=== WHAT THE TASK REQUIRES ===
Please print all of the records that follow with nothing altered.

=== PROVIDED ENTRIES ===

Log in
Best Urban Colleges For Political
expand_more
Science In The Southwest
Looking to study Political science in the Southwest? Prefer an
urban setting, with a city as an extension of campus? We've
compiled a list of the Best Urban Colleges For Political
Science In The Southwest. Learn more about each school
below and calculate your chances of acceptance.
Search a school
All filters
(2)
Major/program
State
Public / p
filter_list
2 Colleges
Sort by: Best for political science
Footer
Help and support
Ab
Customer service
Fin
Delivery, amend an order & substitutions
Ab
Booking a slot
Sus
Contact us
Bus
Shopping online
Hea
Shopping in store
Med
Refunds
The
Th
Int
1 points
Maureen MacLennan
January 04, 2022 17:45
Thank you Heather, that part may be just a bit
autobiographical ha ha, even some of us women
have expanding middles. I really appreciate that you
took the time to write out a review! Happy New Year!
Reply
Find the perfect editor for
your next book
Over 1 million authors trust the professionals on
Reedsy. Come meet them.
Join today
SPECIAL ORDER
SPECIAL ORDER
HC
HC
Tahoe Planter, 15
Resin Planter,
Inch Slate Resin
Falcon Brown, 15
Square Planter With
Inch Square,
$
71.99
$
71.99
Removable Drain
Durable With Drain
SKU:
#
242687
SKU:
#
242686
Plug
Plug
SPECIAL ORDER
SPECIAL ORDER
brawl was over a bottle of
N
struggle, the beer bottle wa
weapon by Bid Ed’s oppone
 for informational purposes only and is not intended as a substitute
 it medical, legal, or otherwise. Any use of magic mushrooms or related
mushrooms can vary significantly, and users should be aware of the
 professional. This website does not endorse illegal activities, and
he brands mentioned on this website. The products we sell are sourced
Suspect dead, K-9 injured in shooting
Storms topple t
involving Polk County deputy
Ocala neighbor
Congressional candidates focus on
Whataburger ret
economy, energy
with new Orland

=== ANSWER TO THE PROBLEM ===
Log in
Best Urban Colleges For Political
expand_more
Science In The Southwest
Looking to study Political science in the Southwest? Prefer an
urban setting, with a city as an extension of campus? We've
compiled a list of the Best Urban Colleges For Political
Science In The Southwest. Learn more about each school
below and calculate your chances of acceptance.
Search a school
All filters
(2)
Major/program
State
Public / p
filter_list
2 Colleges
Sort by: Best for political science
Footer
Help and support
Ab
Customer service
Fin
Delivery, amend an order & substitutions
Ab
Booking a slot
Sus
Contact us
Bus
Shopping online
Hea
Shopping in store
Med
Refunds
The
Th
Int
1 points
Maureen MacLennan
January 04, 2022 17:45
Thank you Heather, that part may be just a bit
autobiographical ha ha, even some of us women
have expanding middles. I really appreciate that you
took the time to write out a review! Happy New Year!
Reply
Find the perfect editor for
your next book
Over 1 million authors trust the professionals on
Reedsy. Come meet them.
Join today
SPECIAL ORDER
SPECIAL ORDER
HC
HC
Tahoe Planter, 15
Resin Planter,
Inch Slate Resin
Falcon Brown, 15
Square Planter With
Inch Square,
$
71.99
$
71.99
Removable Drain
Durable With Drain
SKU:
#
242687
SKU:
#
242686
Plug
Plug
SPECIAL ORDER
SPECIAL ORDER
brawl was over a bottle of
N
struggle, the beer bottle wa
weapon by Bid Ed’s oppone
 for informational purposes only and is not intended as a substitute
 it medical, legal, or otherwise. Any use of magic mushrooms or related
mushrooms can vary significantly, and users should be aware of the
 professional. This website does not endorse illegal activities, and
he brands mentioned on this website. The products we sell are sourced
Suspect dead, K-9 injured in shooting
Storms topple t
involving Polk County deputy
Ocala neighbor
Congressional candidates focus on
Whataburger ret
economy, energy
with new Orland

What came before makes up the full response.